Hegesias: Hazzın Sonu
- Enes
- 7 Şub 2020
- 2 dakikada okunur
Güncelleme tarihi: 11 Kas 2020
Bir Yunan düşünürü Hegesias. Aristippos'un hazcı Kirene okulundan. Bu okulun öğretisine göre kişi hazlarını tatmin etmek için yaşamalıdır. Tabi her haz aynı değerde değildir; hazlar hiyerarşisine göre tinsel ve ahlaki hazlar tensel ve hayvani hazlardan önce gelir. Haz kimine göre doyumsuz olan ve sürekliliği daha fazla olan manevi hazlardır kimine göre ise anlık şehvânî hazlardır. Nihayetinde gayenin haz olduğu konusunda hemfikirdirler. Hegesias'ın felsefesinde bu hazcılık düşüncesi kaçınılmaz olarak pesimizme dönüşüyor. Bu yüzden kendisine ''intihara sürükleyen'' lakabı verilmiştir. Gelin filozofun neden bu lakaba maruz kaldığına onun fikrini inceleyerek bakalım.

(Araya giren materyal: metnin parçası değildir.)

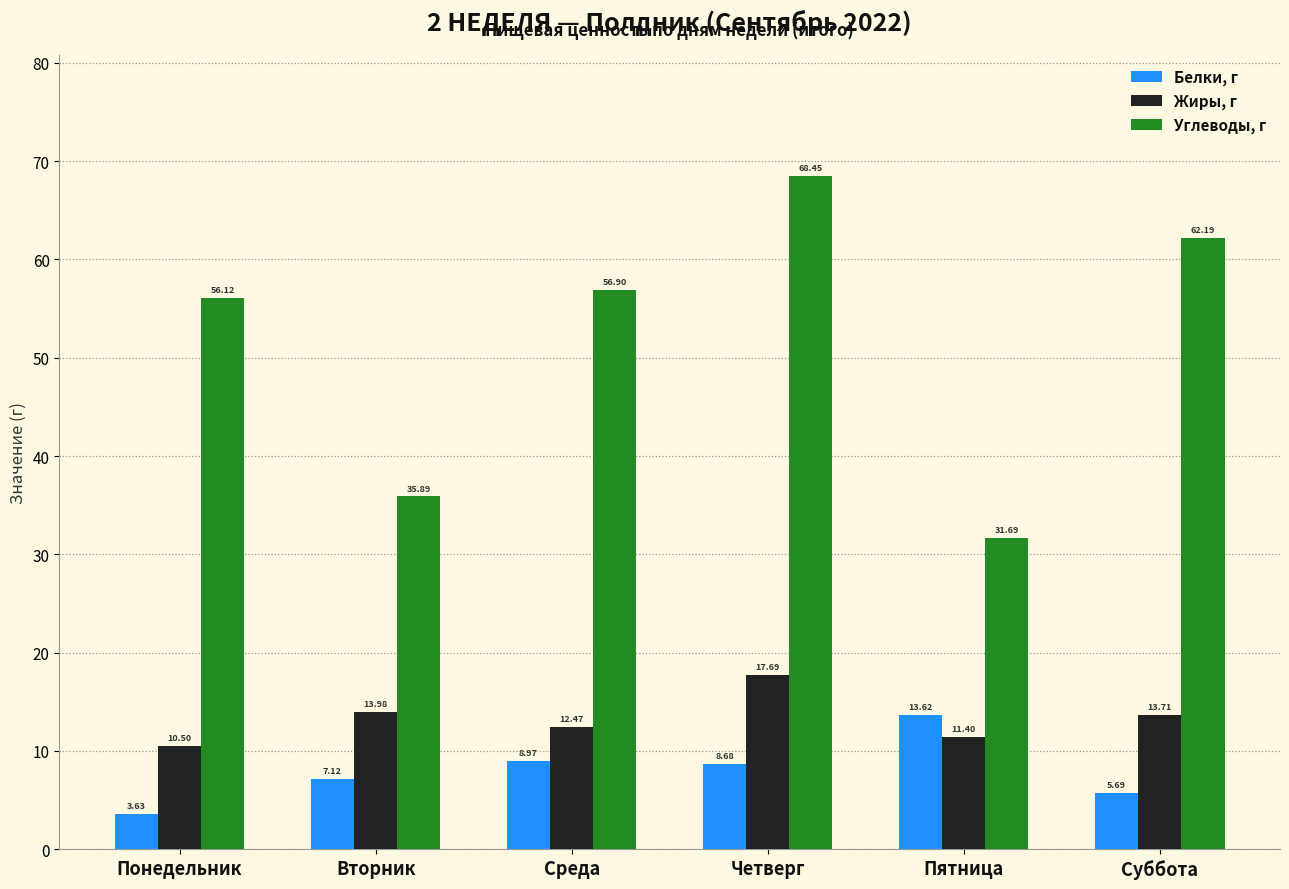

Count the number of data series in this chart.

3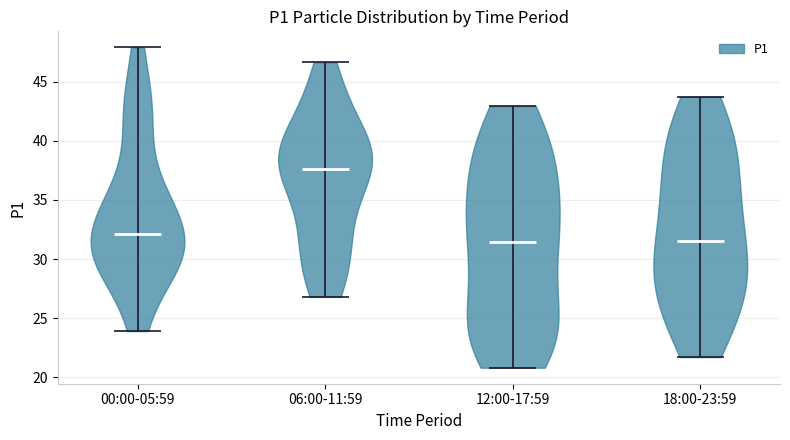

What is the highest point the violin for 12:00-17:59 reaches on the y-axis? The values are not printed on the chart, so give them approximately, as read against the axis.

43.0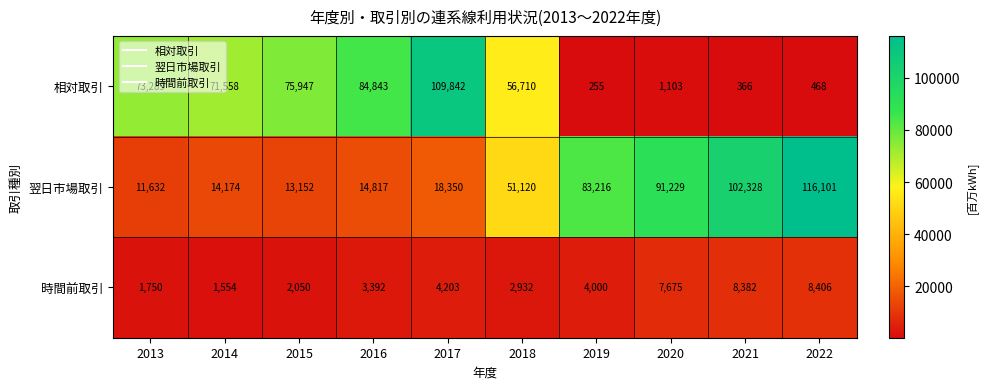

The value of 時間前取引 at 2015 is 2050. True or false?

True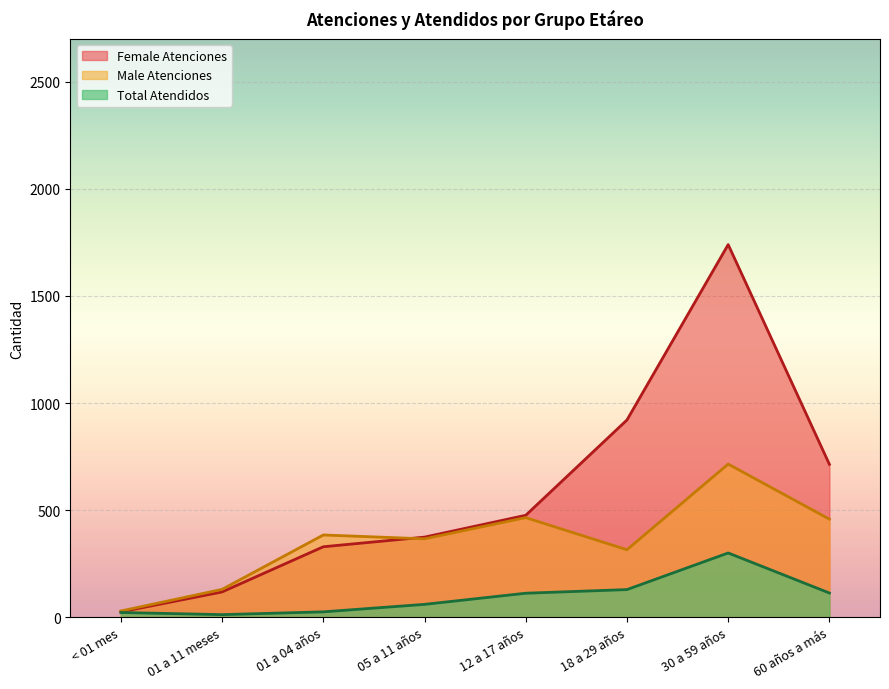

How many lines are shown in the chart?

3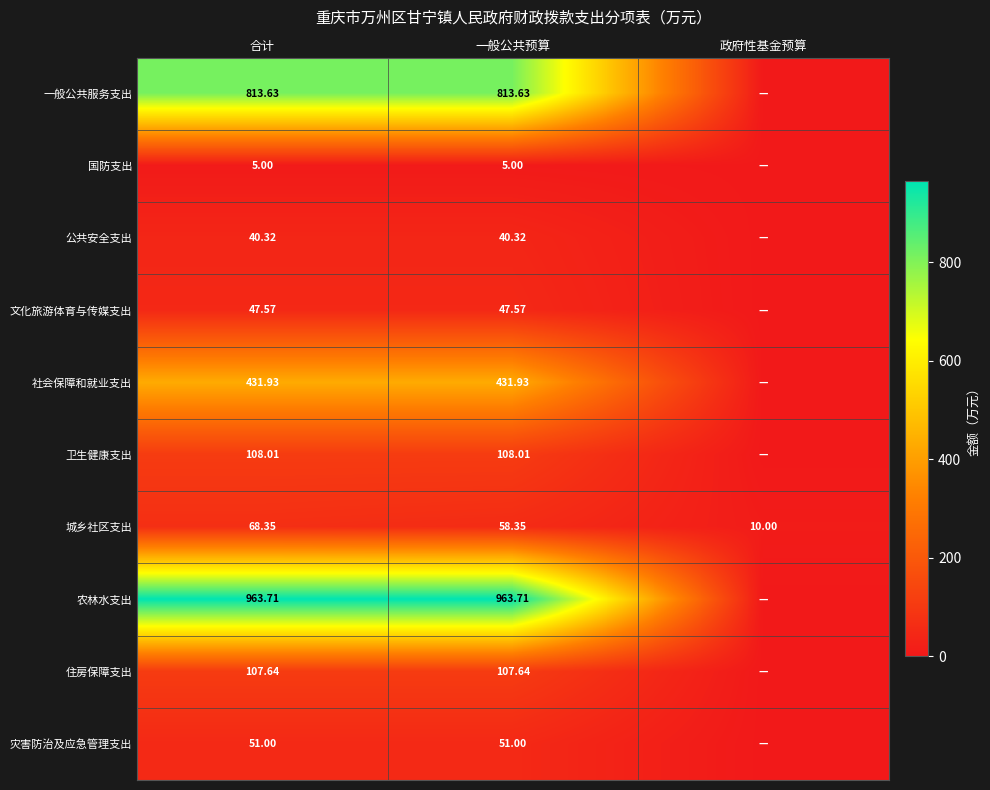

Rank the categories by 城乡社区支出 value from highest to lowest.

合计, 一般公共预算, 政府性基金预算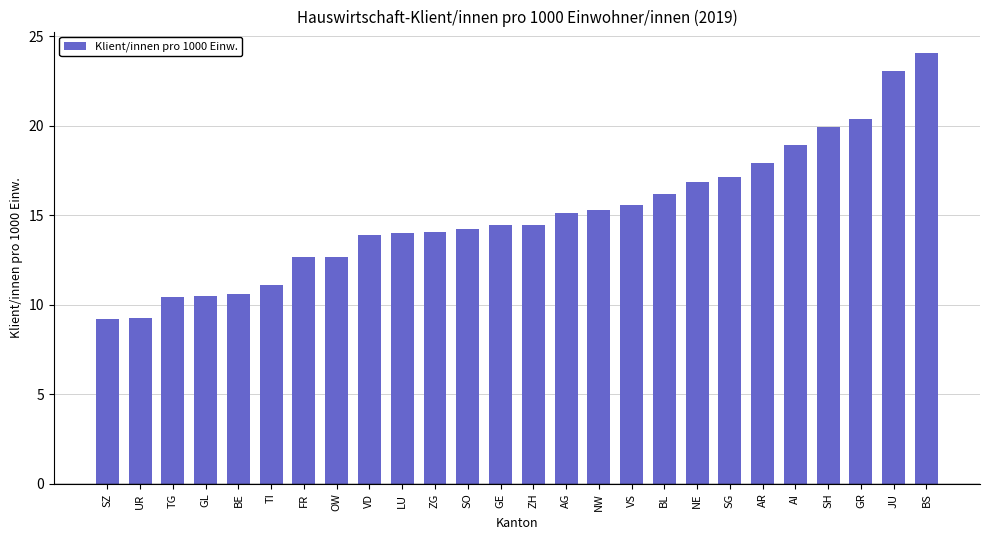

What is the label of the 7th bar from the left?

FR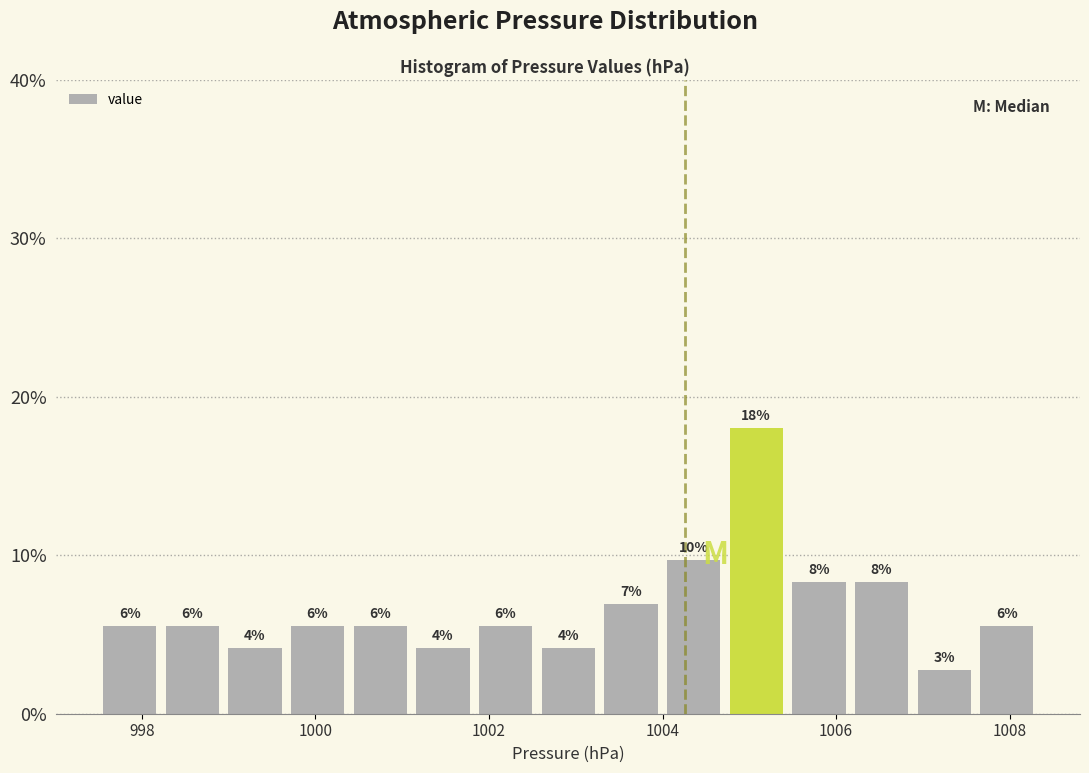

Around what value on the x-axis is the tallest bar? Give the approximate position of its centre, as read against the axis.

1005.0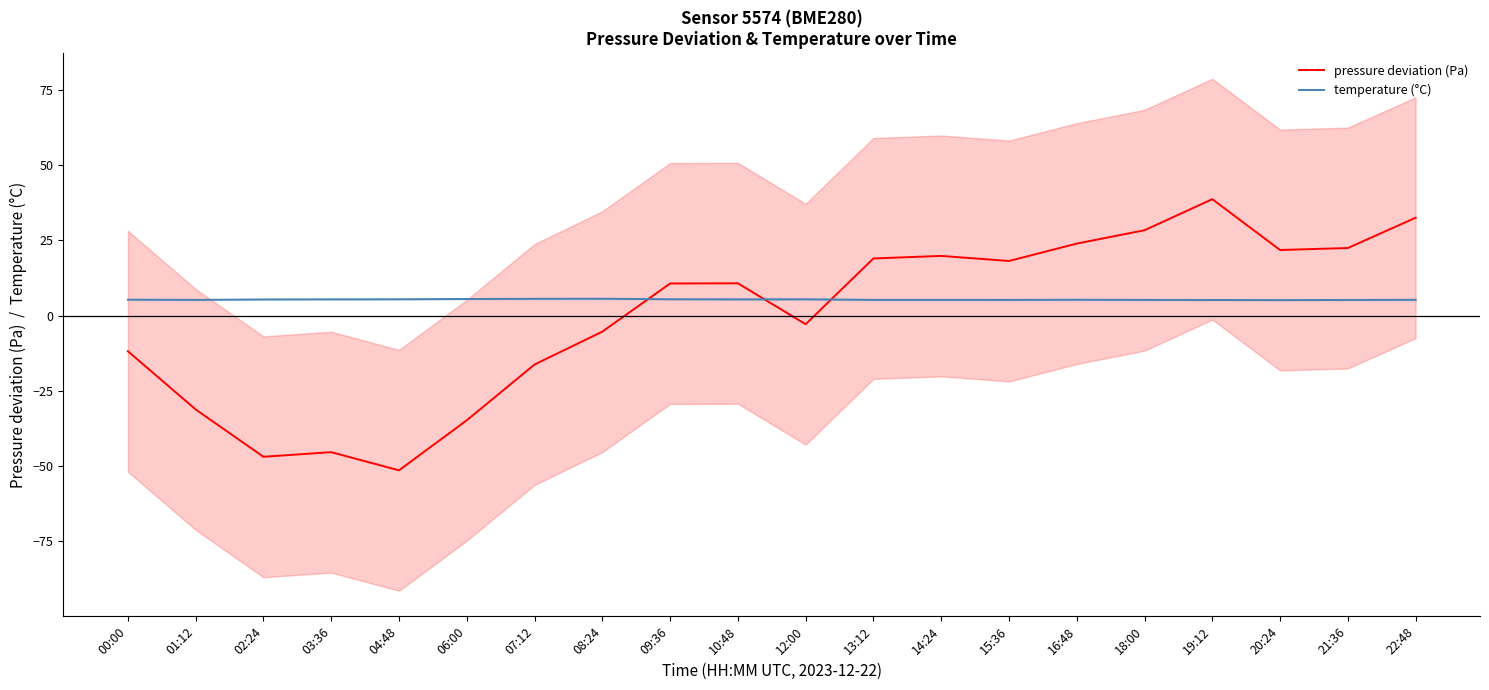

At how many categories does at least one series exceed -4?

20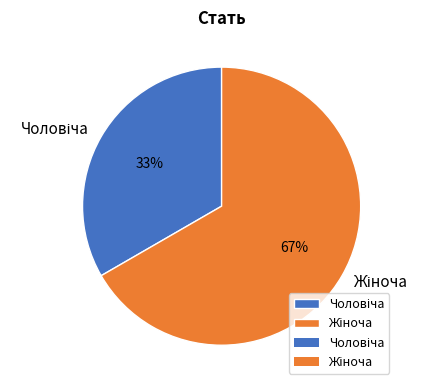

To the nearest percent, what is the average slice percentage?

50%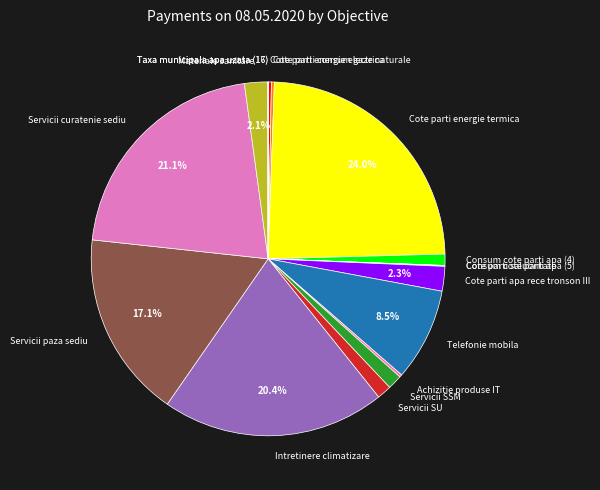

Is there any slice that represents more than half of the pie?

No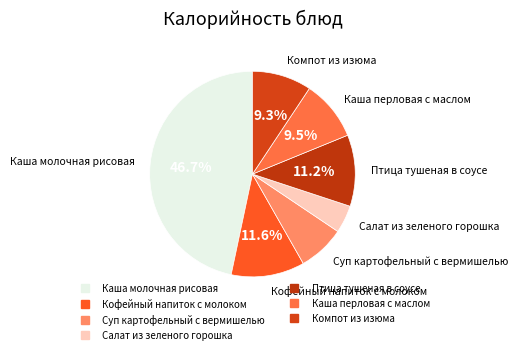

Combined, what portion of the pie is Компот из изюма and Каша перловая с маслом?

18.8%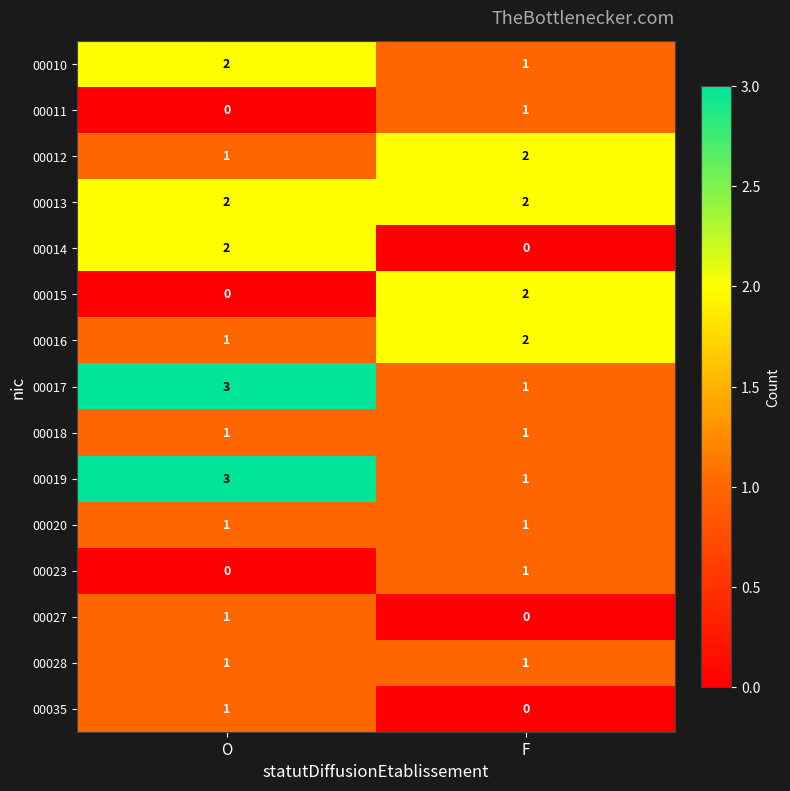

What is the spread (max minus min) of values at O?

3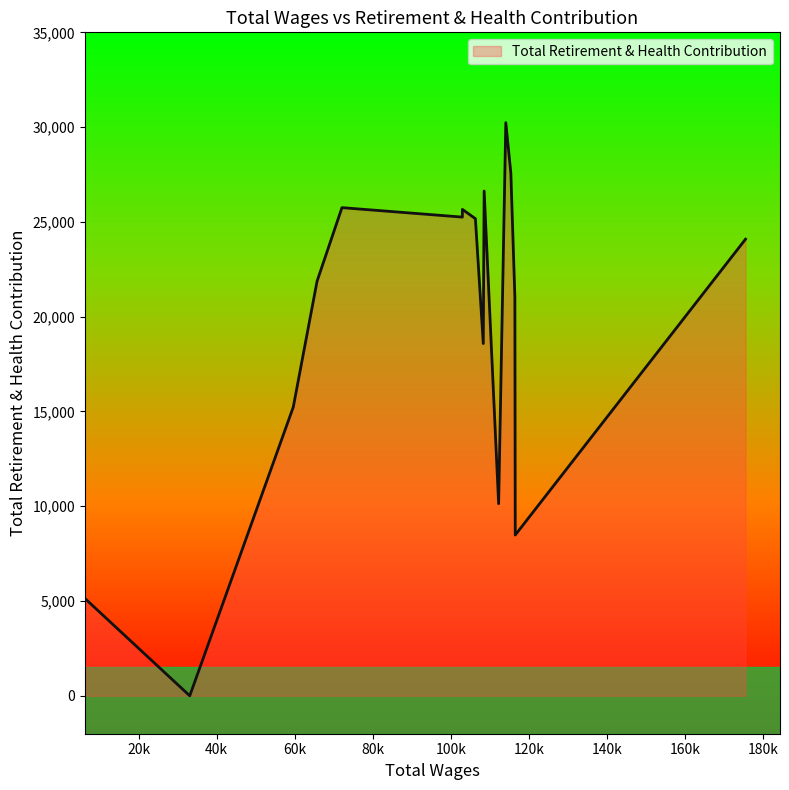

What is the difference between the maximum and minimum values?

30237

Hayatta elem, hazdan her zaman fazladır. O halde hazzı ve mutluluğu elde etmekten ziyade acıdan ve mutsuzluktan kaçınmalıyız. Fakat bu da pek mümkün görünmemekte. Ayrıca hayat boyu sürecek bir çabadır bu elemden kaçış mücadelesi. Biraz daha devam ederek anlamsızlığa, çaresizliğe, gayesizliğe ve pesimizme varıyor filozof. Yalnız bir ödev bilinci olan idealist için hayat anlamlıdır. Yoksa haz için yaşanan hayatın bir anlamı olmadığını iddia ediyor. Zira anlık haz ani bir elem ile son bulabilir ve sürekli olan tinsel haz da bir yorgunluk terinde akıp gidebilir.
Telaşın yoğun olduğu, düşünmeye fırsatın olmadığı, inançların bir tek buğday tanesine satılabildiği çok akışkan ve bulanık bir çağda yaşıyoruz. Anlamdan ve ruhtan arındırılmış bir çağ bizimkisi. Düşüneceğimiz her şey belirlenmiştir. ''Hakikat maddedir'' yazıyor bu çağın giriş kapısında. Az ilerisinde ''İnsandır tanrı olan'' yazıyor. Hakikat belliyse düşünmeye ne hacet. Sonuçta her şeye muktedir olan o yüce beyaz kaftanlı bilim sultanları bize hakikati vermiyor muydu? Bu sözde emniyetten sonra hazzına bakabilir insan ve bakıyor da.

Nice ''beşer'', hazzı hayatının mihenk taşı yapmış bir vaziyette yaşıyor. En ufak bir düşünce anına tahammül edemeden bir hazdan bir başkasına yöneliyor. Olur da sorgularsa hayatın anlamını o zaman haz pesimizme dönüşüyor. Elem, haz düşkününü kükreyerek kovalayan bir aslana; düşünce bu düşkünün ayağını tökezleten tümseklere benziyor. Kulaklarını kapatarak zıplaya zıplaya kaçıyor düşkün. Nereye kadar?.. İşte belki de bu soruyu kendisine soran düşkünlerin akıbetinden dolayı Hegesias ''intihara sürükleyen'' lakabına layık görülmüş.
Düşünebilmek gerek hayatı ve ölümü. Mefhumlar zıtlarıyla kavranır. Ölümü kavrayamayan hayatın anlamını nasıl elde etsin? Ölümün aniliğini, şiddetini, dehşetini ve bâkî olan yurda döndürüşünü kavrayan hazza nasıl düşkün olabilsin?